“Universal and Transferable Adversarial Attacks on Aligned Language Models” was submitted to arXiv on July 27, 2023 by Andy Zou, Zifan Wang, Nicholas Carlini, Milad Nasr, J. Zico Kolter, and Matt Fredrikson, working at Carnegie Mellon, the Center for AI Safety, and Google DeepMind. It carried the gradient-based adversarial-example idea from vision into the safety guardrails of large language models, and it did so automatically rather than by hand-written jailbreaks.
The method searches, using a combination of greedy and gradient-based techniques, for a short string of seemingly nonsensical characters, an adversarial suffix, that can be appended to a harmful request. The suffix is optimized to maximize the probability that the model produces an affirmative response rather than refusing. Appending it causes an otherwise safety-trained model to comply with requests it would normally decline.
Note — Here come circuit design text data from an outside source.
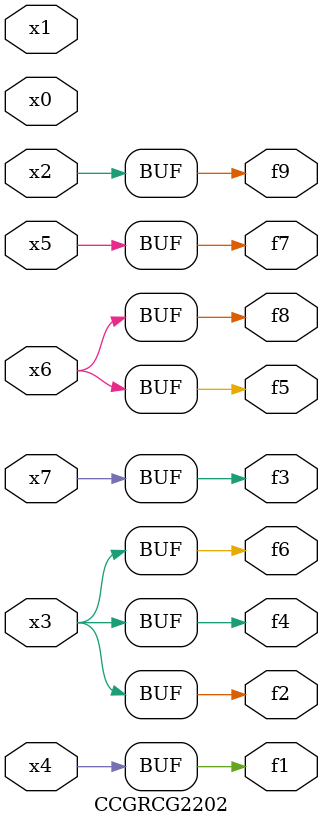
<source format=v>
module CCGRCG2202(
	input x0, x1, x2, x3, x4, x5, x6, x7,
	output f1, f2, f3, f4, f5, f6, f7, f8, f9
);
	assign f1 = x4;
	assign f2 = x3;
	assign f3 = x7;
	assign f4 = x3;
	assign f5 = x6;
	assign f6 = x3;
	assign f7 = x5;
	assign f8 = x6;
	assign f9 = x2;
endmodule

</source>
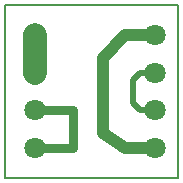
<source format=gbl>
G04 (created by PCBNEW (2013-jul-07)-stable) date mer. 15 avril 2015 16:11:53 CEST*
%MOIN*%
G04 Gerber Fmt 3.4, Leading zero omitted, Abs format*
%FSLAX34Y34*%
G01*
G70*
G90*
G04 APERTURE LIST*
%ADD10C,0.00590551*%
%ADD11C,0.0709*%
%ADD12C,0.0393701*%
%ADD13C,0.0787402*%
%ADD14C,0.019685*%
%ADD15C,0.0314961*%
G04 APERTURE END LIST*
G54D10*
X0Y0D02*
X5750Y0D01*
X0Y5750D02*
X5750Y5750D01*
X0Y5750D02*
X0Y0D01*
X5750Y5750D02*
X5750Y0D01*
G54D11*
X1000Y4750D03*
X5000Y4750D03*
X1000Y3500D03*
X5000Y3500D03*
X1000Y2250D03*
X5000Y2250D03*
X1000Y1000D03*
X5000Y1000D03*
G54D12*
X5000Y4750D02*
X4000Y4750D01*
X4000Y4750D02*
X3250Y4000D01*
X3250Y4000D02*
X3250Y1500D01*
X3250Y1500D02*
X4000Y1000D01*
X4000Y1000D02*
X5000Y1000D01*
G54D13*
X1000Y4750D02*
X1000Y3500D01*
G54D14*
X5000Y3500D02*
X4500Y3500D01*
X4500Y2250D02*
X5000Y2250D01*
X4250Y2500D02*
X4500Y2250D01*
X4250Y3250D02*
X4250Y2500D01*
X4500Y3500D02*
X4250Y3250D01*
G54D15*
X1000Y2250D02*
X2250Y2250D01*
X2250Y1000D02*
X1000Y1000D01*
X2250Y2250D02*
X2250Y1000D01*
M02*

</source>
The striking result was transferability. Suffixes trained against open-weight models such as Llama-2-Chat and Vicuna also induced harmful outputs from commercial closed systems the authors did not have gradient access to, including ChatGPT, Bard, and Claude. This showed that jailbreaks could be generated systematically and at scale, and that they generalize across models, rather than requiring a human to discover each one by trial and error.
The work, published with an accompanying website at llm-attacks.org, reframed LLM safety as an adversarial robustness problem closely analogous to the decade of prior work on adversarial examples in vision, and it underscored that current alignment training does not provide a reliable defense against optimized attacks.